La RBNZ en route vers une “politique normale”
Tandis que l’inflation continue de grimper, les marchés des taux européens craignent que la recrudescence du coronavirus entrave la normalisation rapide de la politique. De l’autre côté du globe, chez nos voisins en Nouvelle-Zélande, le débat est tout différent. La banque centrale garde le cap: ce matin, elle a encore relevé son taux directeur de 25 points de base, le portant à 0,75%. Les comparaisons sont certes toujours imparfaites. Pourtant, l’approche néo-zélandaise se distingue clairement de la réserve européenne.
Après un deuxième trimestre solide (2,8% en glissement trimestriel), la croissance néo-zélandaise a fait face à de nouveaux vents contraires. La banque centrale (RBNZ) tient même compte d’un possible repli de 7% au troisième trimestre. Elle s’attend à une reprise progressive à partir du trimestre en cours et anticipe cette évolution. De fait, malgré le revers, la RBNZ constate que toutes les conditions sont réunies pour que la reprise se poursuive. Les ménages disposent de réserves d’épargne solides; le marché de l’emploi est serré; la demande d’exportations reste forte et la hausse des prix de l’immobilier soutient l’activité économique par divers canaux. Ainsi, la RBNZ table sur une croissance de 4,4% pour l’exercice fiscal 2022 et de 4% pour 2023 – ce qui donnera lieu à des hausses de prix généralisées. À court terme, la RBNZ prévoit une inflation supérieure à 5% et il faudra sans doute attendre début 2023 pour qu’elle retombe dans la zone cible de 1 à 3%. Une partie de l’inflation est due à des facteurs externes bien connus, comme les prix élevés du pétrole et les perturbations des chaînes de production. En même temps, l’économie intérieure se heurte à des limites qui se traduisent par une inflation “véritable”: par exemple, l’emploi se situe au-dessus du “maximum sustainable level” et l’économie dans son ensemble tourne en surcapacité. En toute logique, une réduction progressive des incitants monétaires est inévitable. Et pas seulement par le biais d’un taux directeur plus élevé; les mesures non conventionnelles expirent également. La RBNZ va progressivement laisser arriver à échéance son portefeuille d’obligations (QE), sans réinvestissement. Les détails suivront au début de l’année prochaine.
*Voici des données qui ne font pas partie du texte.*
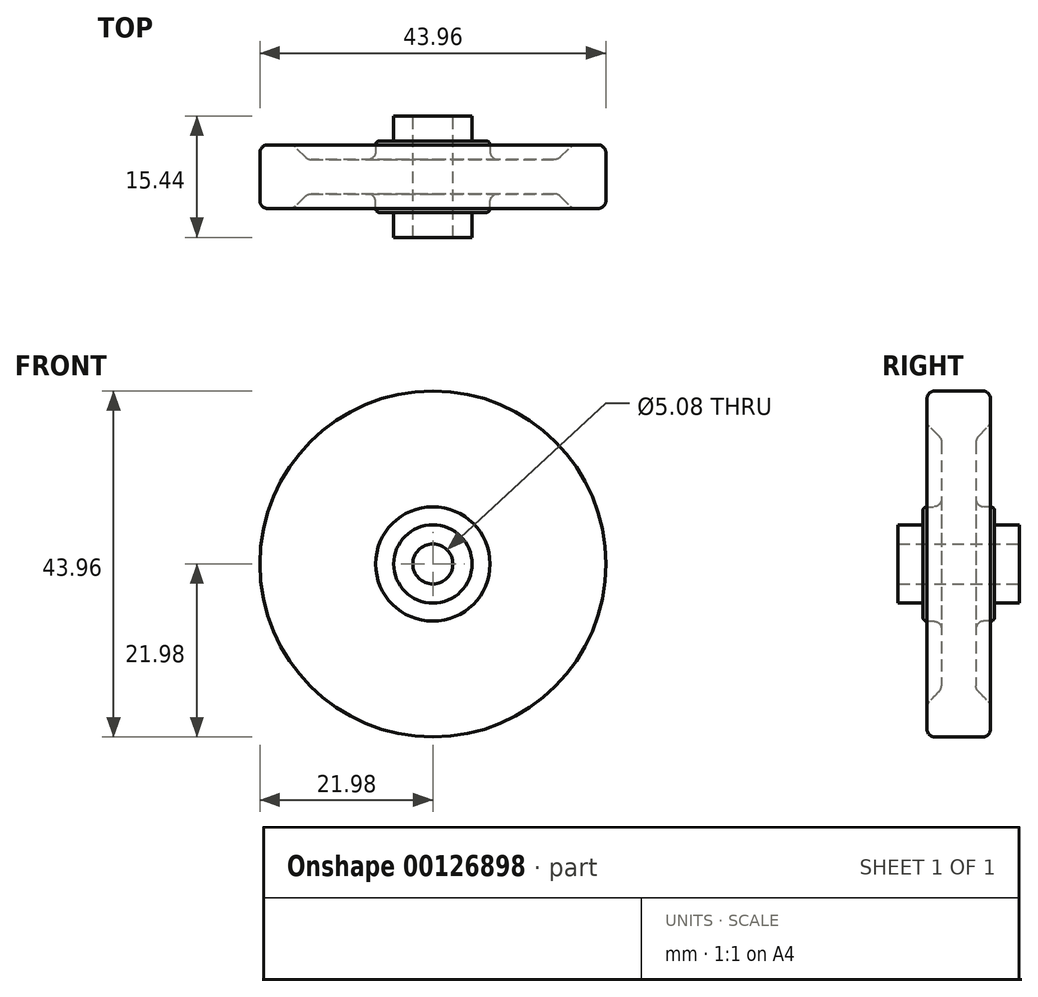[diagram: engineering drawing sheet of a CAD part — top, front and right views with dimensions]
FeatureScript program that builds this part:
annotation { "Feature Type Name" : "Feature", "Feature Type Description" : "" }
export const myFeature = defineFeature(function(context is Context, id is Id, definition is map)
    precondition{}
    {
        {
            var Q0;
            Q0=qCreatedBy(makeId("Right.planeOp"),FACE);
            var sketch = newSketch(context, id + "F0", { "sketchPlane" : qUnion([Q0])});
            skLineSegment(sketch, "E0", {"start": v(0, 0) * mm, "end": v(-7.72, 0) * mm, "construction": true});
            skLineSegment(sketch, "E1", {"start": v(-7.72, 2.54) * mm, "end": v(-7.72, 4.98) * mm});
            skLineSegment(sketch, "E2", {"start": v(-7.72, 4.98) * mm, "end": v(-4.55, 4.98) * mm});
            skLineSegment(sketch, "E3", {"start": v(-4.55, 4.98) * mm, "end": v(-4.55, 7.26) * mm});
            skLineSegment(sketch, "E4", {"start": v(-4.55, 7.26) * mm, "end": v(-2.18, 7.26) * mm});
            skLineSegment(sketch, "E5", {"start": v(-2.18, 7.26) * mm, "end": v(-2.18, 15.88) * mm});
            skLineSegment(sketch, "E6", {"start": v(-2.18, 15.88) * mm, "end": v(-4.04, 17.78) * mm});
            skLineSegment(sketch, "E7", {"start": v(-4.04, 17.78) * mm, "end": v(-4.04, 21.98) * mm});
            skLineSegment(sketch, "E8", {"start": v(-4.04, 21.98) * mm, "end": v(0, 21.98) * mm});
            skLineSegment(sketch, "E9", {"start": v(-7.72, 2.54) * mm, "end": v(0, 2.54) * mm});
            skLineSegment(sketch, "E10", {"start": v(0, 21.98) * mm, "end": v(0, 2.54) * mm});
            skSolve(sketch);
        }
        {
            var Q0;
            Q0=makeQuery(id+"F0.imprint","IMPRINT",FACE,{"disambiguationData":[TD([[makeQuery(id+"F0.imprint","IMPRINT",EDGE,{"derivedFrom":sQuery(id+"F0.wireOp",EDGE,"E1")}),-1.0]])]});
            var Q1;
            Q1=sQuery(id+"F0.wireOp",EDGE,"E0");
            revolve(context, id + "F1", {"entities" : qUnion([Q0]), "axis" : qUnion([Q1]), "revolveType" : RevolveType.FULL});
        }
        {
            var Q0;
            Q0=makeQuery(id+"F1.opRevolve","SWEPT_EDGE",EDGE,{"disambiguationData":[OSD([sQuery(id+"F0.wireOp",EDGE,"E4"),sQuery(id+"F0.wireOp",EDGE,"E5")])]});
            var Q1;
            Q1=makeQuery(id+"F1.opRevolve","SWEPT_EDGE",EDGE,{"disambiguationData":[OSD([sQuery(id+"F0.wireOp",EDGE,"E5"),sQuery(id+"F0.wireOp",EDGE,"E6")])]});
            var Q2;
            Q2=makeQuery(id+"F1.opRevolve","SWEPT_EDGE",EDGE,{"disambiguationData":[OSD([sQuery(id+"F0.wireOp",EDGE,"E6"),sQuery(id+"F0.wireOp",EDGE,"E7")])]});
            var Q3;
            Q3=makeQuery(id+"F1.opRevolve","SWEPT_EDGE",EDGE,{"disambiguationData":[OSD([sQuery(id+"F0.wireOp",EDGE,"E7"),sQuery(id+"F0.wireOp",EDGE,"E8")])]});
            fillet(context, id + "F2", {"entities" : qUnion([Q0, Q1, Q2, Q3]), "radius" : 1.02 * mm, "tangentPropagation" : true, "allowEdgeOverflow" : false});
        }
        {
            var Q0;
            Q0=makeQuery(id+"F1.opRevolve","SWEPT_EDGE",EDGE,{"disambiguationData":[OSD([sQuery(id+"F0.wireOp",EDGE,"E3"),sQuery(id+"F0.wireOp",EDGE,"E4")])]});
            fillet(context, id + "F3", {"entities" : qUnion([Q0]), "radius" : 0.5 * mm, "tangentPropagation" : true, "allowEdgeOverflow" : false});
        }
        {
            var Q0;
            Q0=makeQuery(id+"F1.opRevolve","SWEPT_BODY",BODY,{"disambiguationData":[OSD([sQuery(id+"F0.wireOp",EDGE,"E1"),sQuery(id+"F0.wireOp",EDGE,"E2"),sQuery(id+"F0.wireOp",EDGE,"E3"),sQuery(id+"F0.wireOp",EDGE,"E4"),sQuery(id+"F0.wireOp",EDGE,"E5"),sQuery(id+"F0.wireOp",EDGE,"E6"),sQuery(id+"F0.wireOp",EDGE,"E7"),sQuery(id+"F0.wireOp",EDGE,"E8"),sQuery(id+"F0.wireOp",EDGE,"E9"),sQuery(id+"F0.wireOp",EDGE,"E10")])]});
            var Q1;
            Q1=qCreatedBy(makeId("Front.planeOp"),FACE);
            mirror(context, id + "F4", {"operationType" : NewBodyOperationType.ADD, "entities" : qUnion([Q0]), "mirrorPlane" : qUnion([Q1])});
        }
    });
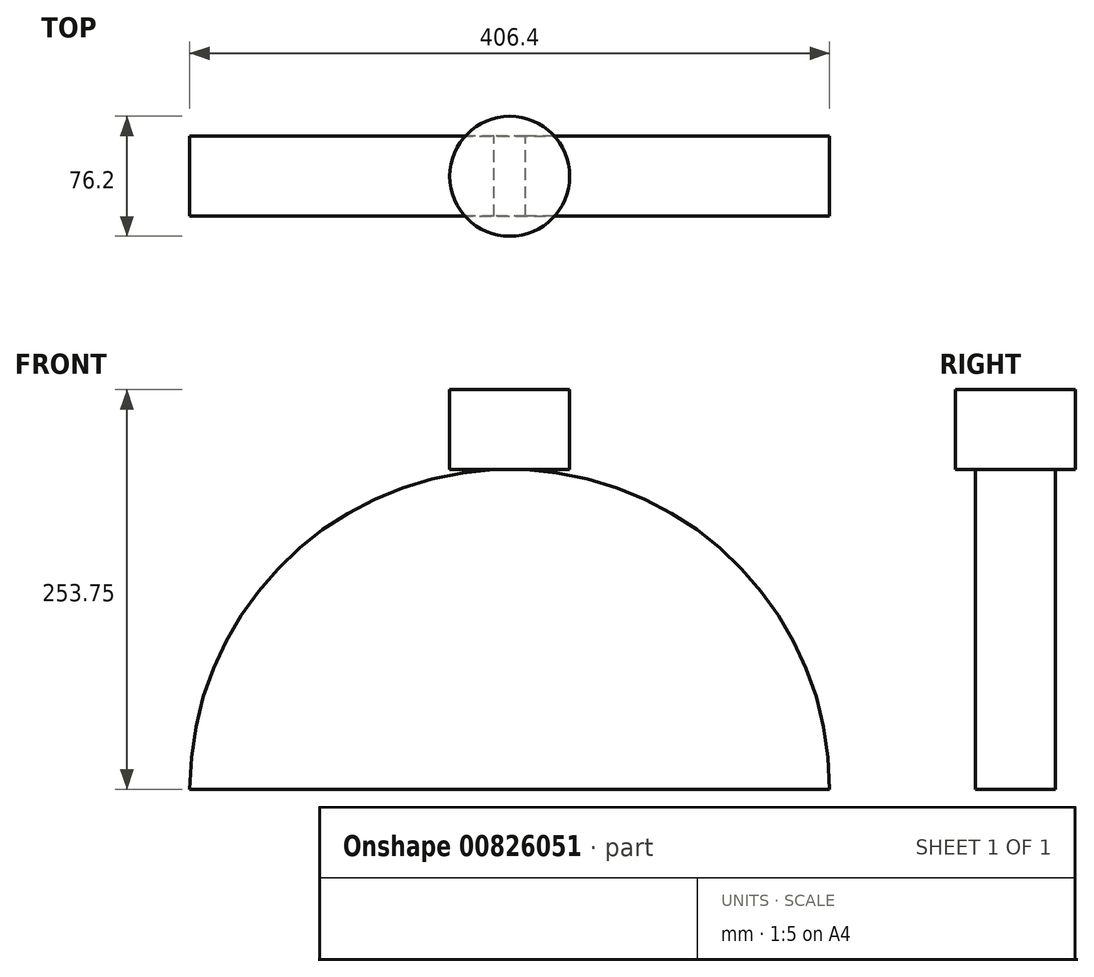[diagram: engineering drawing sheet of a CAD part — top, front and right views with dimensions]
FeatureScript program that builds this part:
annotation { "Feature Type Name" : "Feature", "Feature Type Description" : "" }
export const myFeature = defineFeature(function(context is Context, id is Id, definition is map)
    precondition{}
    {
        {
            var Q0;
            Q0=qCreatedBy(makeId("Front.planeOp"),FACE);
            var sketch = newSketch(context, id + "F0", { "sketchPlane" : qUnion([Q0])});
            skLineSegment(sketch, "E0", {"start": v(0, 0) * mm, "end": v(406.4, 0) * mm});
            skArc(sketch, "E1", {"start": v(406.4, 0) * mm, "mid": v(203.2, 203.2) * mm, "end": v(0, 0) * mm});
            skSolve(sketch);
        }
        {
            var Q0;
            Q0=makeQuery(id+"F0.imprint","IMPRINT",FACE,{"disambiguationData":[TD([[makeQuery(id+"F0.imprint","IMPRINT",EDGE,{"derivedFrom":sQuery(id+"F0.wireOp",EDGE,"E0")}),1.0]])]});
            extrude(context, id + "F1", {"entities" : qUnion([Q0]), "depth" : 50.8 * mm, "offsetDistance" : 25.4 * mm});
        }
        {
            var Q0;
            Q0=qCreatedBy(makeId("Top.planeOp"),FACE);
            cPlane(context, id + "F2", {"entities" : qUnion([Q0]), "cplaneType" : CPlaneType.OFFSET, "offset" : 202.95 * mm, "width" : 152.4 * mm, "height" : 152.4 * mm});
        }
        {
            var Q0;
            Q0=qCreatedBy(id+"F2.planeOp",FACE);
            var sketch = newSketch(context, id + "F3", { "sketchPlane" : qUnion([Q0])});
            skLineSegment(sketch, "E2", {"start": v(0, 0) * mm, "end": v(203.2, 0) * mm});
            skLineSegment(sketch, "E3", {"start": v(203.2, 0) * mm, "end": v(203.2, -25.4) * mm});
            skCircle(sketch, "E4", {"center": v(203.2, -25.4) * mm, "radius": 38.1 * mm});
            skSolve(sketch);
        }
        {
            var Q0;
            Q0 = qSketchRegion(id + "F3", true);
            extrude(context, id + "F4", {"entities" : qUnion([Q0]), "operationType" : NewBodyOperationType.ADD, "depth" : 50.8 * mm, "offsetDistance" : 25.4 * mm});
        }
    });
Le programme de soutien à l’octroi de crédit (analogue aux TLTRO de l’UEM) est maintenu jusqu’à fin 2022. Les taux directeurs plus élevés imposés aux banques contribuent également à la réduction progressive des incitants monétaires.
En résumé, l’économie prend le chemin de la normalisation et de ce fait, les mesures exceptionnelles peuvent être démantelées. La dynamique cyclique est même plus forte que la trajectoire naturelle de l’économie. Par conséquent, le taux directeur pourrait même dépasser le taux neutre de 2,0% au cours du cycle (jusqu’à 2,6% fin 2023). De vraies mesures de resserrement, donc!
Avec une économie aussi robuste et une politique monétaire stricte, l’on s’attendrait à un dollar kiwi (plus) fort. Or ce n’est pas le cas; le cours NZD/USD accuse même un léger repli. Manifestement, certains espéraient un peu plus que “la voie de la progressivité”. Le dollar kiwi a déjà pris une longueur d’avance précédemment et au début de l’année et cote bien au-dessus du niveau pré-coronavirus. En outre, les plus petites devises ont récemment connu des difficultés, maintenant que le marché tient de plus en plus compte de la réduction progressive des incitants monétaires aux États-Unis. La hausse des taux américains à court terme et la vigueur de l’USD pèsent sur le dollar kiwi. À court terme, le cours NZD/USD évolue dans une fourchette latérale entre 0,68 et 0,72. Nous partons du principe que le dollar néo-zélandais résistera relativement bien, même si le niveau général des taux d’intérêt dans les pays centraux se normalise progressivement.